From these traces, we can deduce that there is a deadlock that can appear in multiple tests from state_test.go
:
The first conflicting lock appears when calling ConsensusState.GetRoundState(), which in turn calls ConsensusState.mtx.RLock()
.
The second lock appears in ConsensusState.handleMsg. After locking ConsensusState.mtx
, the method attempts to add a vote, ultimately reaching the eventSwitch.FireEvent method. This method will block because there are no consumers for the event, and as a result, the mutex is never unlocked.
example on TestSetValidBlockOnDelayedPrevote
:
func TestSetValidBlockOnDelayedPrevote(t *testing.T) {
t.Parallel()
cs1, vss := randConsensusState(4)
vs2, vs3, vs4 := vss[1], vss[2], vss[3]
height, round := cs1.Height, cs1.Round
partSize := types.BlockPartSizeBytes
proposalCh := subscribe(cs1.evsw, cstypes.EventCompleteProposal{})
timeoutWaitCh := subscribe(cs1.evsw, cstypes.EventTimeoutWait{})
newRoundCh := subscribe(cs1.evsw, cstypes.EventNewRound{})
validBlockCh := subscribe(cs1.evsw, cstypes.EventNewValidBlock{})
addr := cs1.privValidator.GetPubKey().Address()
/// A vote subscriber is created here, which ultimately receive an event that is never consumed by this test.
voteCh := subscribeToVoter(cs1, addr)
// ... more code
ensureNewValidBlock(validBlockCh, height, round)
/// deadlock here
rs = cs1.GetRoundState()
assert.True(t, bytes.Equal(rs.ValidBlock.Hash(), propBlockHash))
assert.True(t, rs.ValidBlockParts.Header().Equals(propBlockParts.Header()))
assert.True(t, rs.ValidRound == round)
}
After locking ConsensusState.mtx, the method attempts to add a vote, ultimately reaching the eventSwitch.FireEvent method. This method will block because there are no consumers for the event, and as a result, the mutex is never unlocked.
The most explicit solution is to consume the event, synchronously. And with more events we may want to create helpers to consume events, but always synchronously/deterministically.
So this should be reverted https://github.com/gnolang/gno/pull/1385/files as it masks opportunities to do the above. Eventually solutions like https://github.com/gnolang/gno/pull/1385/files will start to fail in unexpected ways (when the buffer becomes full at high workload).
If you can't figure out the root cause then I can work on it, but in any case we should revert 1385 first.
@jaekwon, @gfanton has opened #1441 to revert the PR. I request you to keep it open instead of merging.

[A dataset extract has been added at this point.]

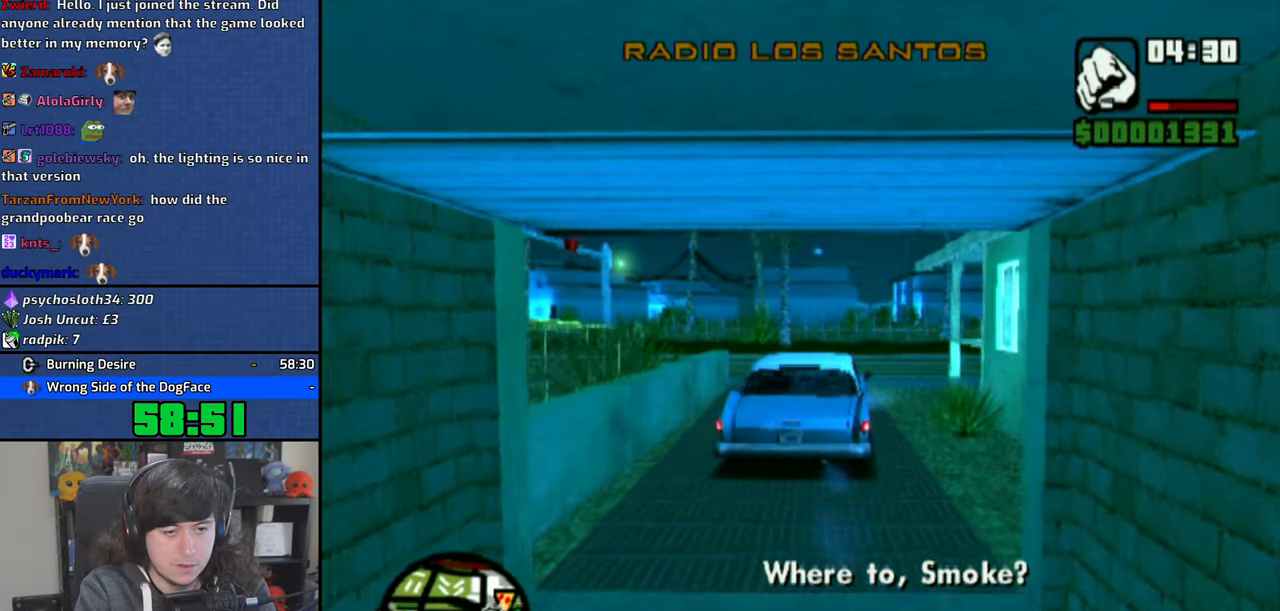
{"dt_ms": 500, "buttons": ["CROSS"], "left_stick": "right", "right_stick": "center", "events": []}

The situation was causing a blockage for everyone, so I prefer that we handle this case gradually and effectively on the side.

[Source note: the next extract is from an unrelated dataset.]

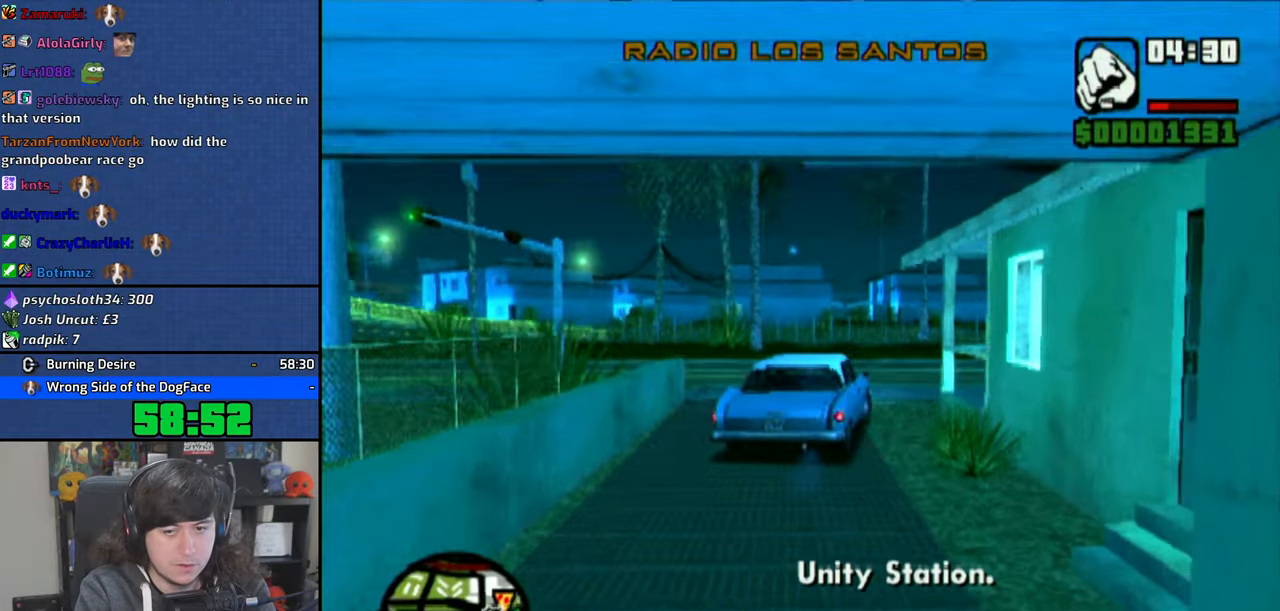
{"dt_ms": 500, "buttons": ["CROSS"], "left_stick": "right", "right_stick": "center", "events": [[133, "left_stick", "center"], [316, "left_stick", "right"]]}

I promise that we will not launch mainnet without resolving the underlying problem.
Let's discuss this further during our next call.
@petar-dambovaliev, could you please add this low-level problem to your list of topics to review? I think it would be a great fit for you.
As mentioned here, I have reverted the previous hack.
Now, our priority should be to fix it instead of allowing it to grow over time. Let's seek help from @jaekwon and discuss it during one of the upcoming team meetings.
@petar-dambovaliev, could you take a look in the next few days? I have a feeling that you can identify the issue quickly with your fast debugging skills.
We need to determine the cause of the ratio increase in the failing tests. Did we introduce it by increasing parallelism or is it something else?
Feel free to share tips on the fastest way to reproduce without running the entire lengthy test suite.
cc @zivkovicmilos @gfanton.
I will also try to give another look, but let's make sure to have a review from @jaekwon this time
@gfanton Starting from which commit/version did we have this issue on CI? If it did not appear in an earlier version, some change must have caused the testing case to fail.
@piux2 I didn't attempt to do a bisect; that was on my to-do list. However, since I'm not able to reproduce the bug locally, I want to focus on that first. Based on what others are saying, it seems like this test has been failing for a long time.
@gfanton
I reviewed the error message and logs, I doubt the testing behavior are rooted in pkg/bft test itself.
https://github.com/gnolang/gno/actions/runs/6918163494/job/18820116982?pr=1309
The panic error message in the trace above is from following code. go test -v -p 1 -timeout=20m -coverprofile=coverage.out -covermode=atomic ./pkg/bft/..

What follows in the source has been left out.